* ABOUT THIS EXERCISE *
Copy out each line containing "оборудования" from the entries below.

Top of THE DATA

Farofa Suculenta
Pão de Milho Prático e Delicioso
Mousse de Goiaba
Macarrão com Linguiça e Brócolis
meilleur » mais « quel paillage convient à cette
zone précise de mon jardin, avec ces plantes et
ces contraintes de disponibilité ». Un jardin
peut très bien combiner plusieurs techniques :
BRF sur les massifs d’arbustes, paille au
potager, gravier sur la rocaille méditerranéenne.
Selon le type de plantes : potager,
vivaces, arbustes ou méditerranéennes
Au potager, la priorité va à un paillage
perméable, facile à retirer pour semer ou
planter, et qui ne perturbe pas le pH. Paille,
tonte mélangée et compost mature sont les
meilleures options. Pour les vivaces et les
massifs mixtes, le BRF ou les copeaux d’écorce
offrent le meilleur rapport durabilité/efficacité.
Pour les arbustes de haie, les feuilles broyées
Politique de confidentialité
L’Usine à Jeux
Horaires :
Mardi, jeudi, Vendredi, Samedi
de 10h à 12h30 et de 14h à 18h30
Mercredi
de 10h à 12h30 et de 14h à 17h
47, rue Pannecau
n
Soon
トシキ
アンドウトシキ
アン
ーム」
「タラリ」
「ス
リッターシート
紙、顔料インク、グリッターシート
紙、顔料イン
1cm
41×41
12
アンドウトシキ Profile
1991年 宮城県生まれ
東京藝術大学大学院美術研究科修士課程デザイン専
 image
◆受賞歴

Bottom of THE DATA
Top of THE DATA

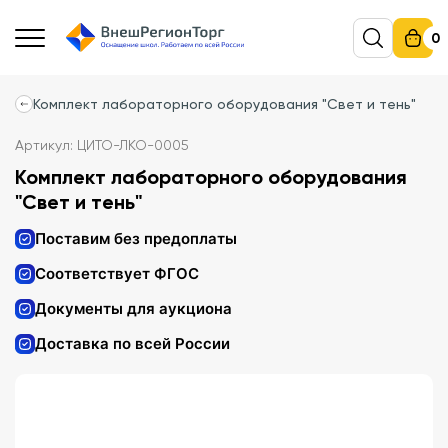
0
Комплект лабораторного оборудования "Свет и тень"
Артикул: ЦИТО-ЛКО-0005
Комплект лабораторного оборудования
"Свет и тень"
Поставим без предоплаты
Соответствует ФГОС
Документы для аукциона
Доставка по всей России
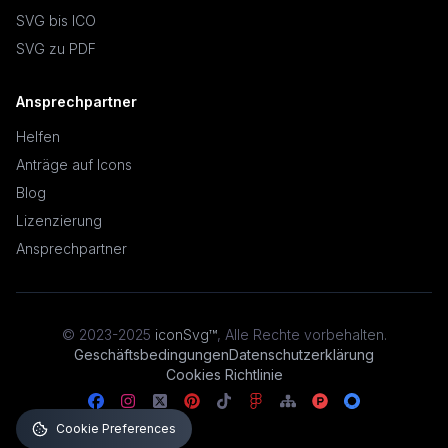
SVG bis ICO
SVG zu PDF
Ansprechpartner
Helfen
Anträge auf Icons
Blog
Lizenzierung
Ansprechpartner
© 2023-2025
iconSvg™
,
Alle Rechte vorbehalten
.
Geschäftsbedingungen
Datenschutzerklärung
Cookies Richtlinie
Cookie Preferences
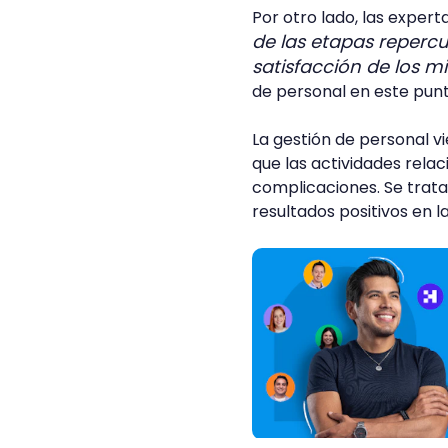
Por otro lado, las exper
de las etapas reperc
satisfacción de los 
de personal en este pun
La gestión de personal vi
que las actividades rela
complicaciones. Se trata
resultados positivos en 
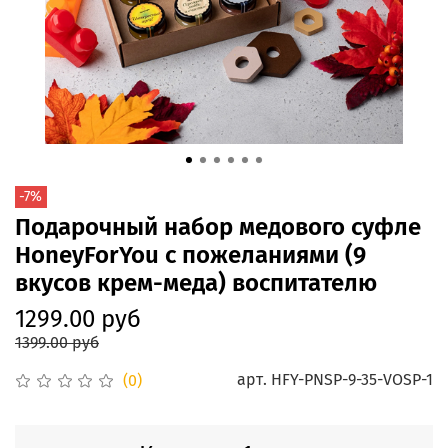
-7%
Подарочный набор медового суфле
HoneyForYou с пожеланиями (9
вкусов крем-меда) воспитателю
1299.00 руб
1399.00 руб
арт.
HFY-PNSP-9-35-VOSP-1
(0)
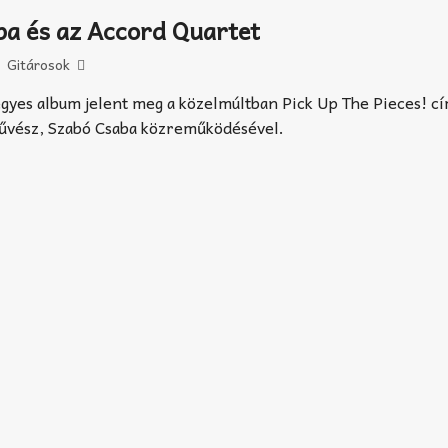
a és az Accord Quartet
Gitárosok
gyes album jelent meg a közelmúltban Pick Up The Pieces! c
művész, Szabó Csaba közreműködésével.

Bottom of THE DATA
Top of THE DATA

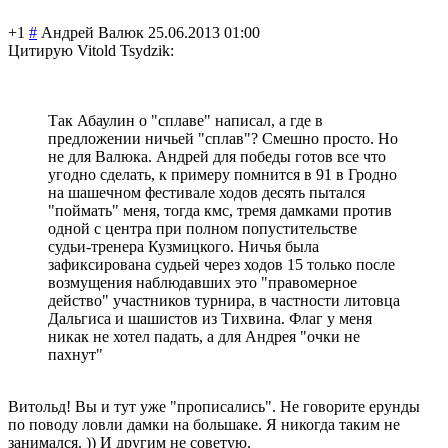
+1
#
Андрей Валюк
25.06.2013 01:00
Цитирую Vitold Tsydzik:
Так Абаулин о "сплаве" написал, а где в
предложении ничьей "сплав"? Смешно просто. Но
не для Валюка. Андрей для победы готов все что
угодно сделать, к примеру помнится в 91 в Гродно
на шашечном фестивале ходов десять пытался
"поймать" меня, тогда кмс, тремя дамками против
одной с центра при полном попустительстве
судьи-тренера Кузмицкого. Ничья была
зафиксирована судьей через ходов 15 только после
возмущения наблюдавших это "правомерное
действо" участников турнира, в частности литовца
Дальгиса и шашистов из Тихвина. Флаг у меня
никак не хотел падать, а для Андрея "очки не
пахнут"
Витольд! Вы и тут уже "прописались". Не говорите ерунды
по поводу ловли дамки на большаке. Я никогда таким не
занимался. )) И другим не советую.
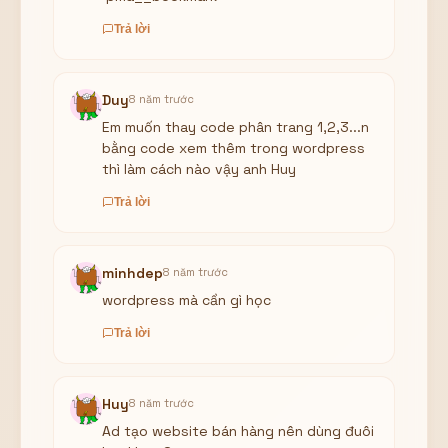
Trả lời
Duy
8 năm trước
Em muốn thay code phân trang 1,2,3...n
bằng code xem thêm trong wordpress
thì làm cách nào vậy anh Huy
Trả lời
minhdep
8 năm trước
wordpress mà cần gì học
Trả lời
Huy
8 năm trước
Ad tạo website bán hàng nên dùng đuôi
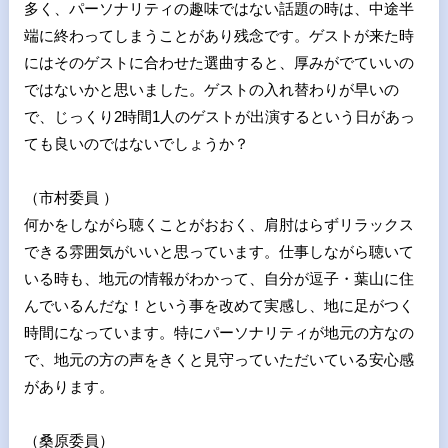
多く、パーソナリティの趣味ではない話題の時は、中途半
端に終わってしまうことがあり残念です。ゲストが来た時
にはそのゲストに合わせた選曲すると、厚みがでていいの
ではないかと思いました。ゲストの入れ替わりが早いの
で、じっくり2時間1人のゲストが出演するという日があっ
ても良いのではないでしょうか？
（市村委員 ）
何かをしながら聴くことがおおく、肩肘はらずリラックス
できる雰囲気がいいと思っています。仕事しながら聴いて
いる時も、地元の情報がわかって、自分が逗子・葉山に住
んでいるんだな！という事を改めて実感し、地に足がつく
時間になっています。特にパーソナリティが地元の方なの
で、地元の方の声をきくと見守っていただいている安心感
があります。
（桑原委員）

Bottom of THE DATA

* RESPONSE TO THE TASK *
Комплект лабораторного оборудования "Свет и тень"
Комплект лабораторного оборудования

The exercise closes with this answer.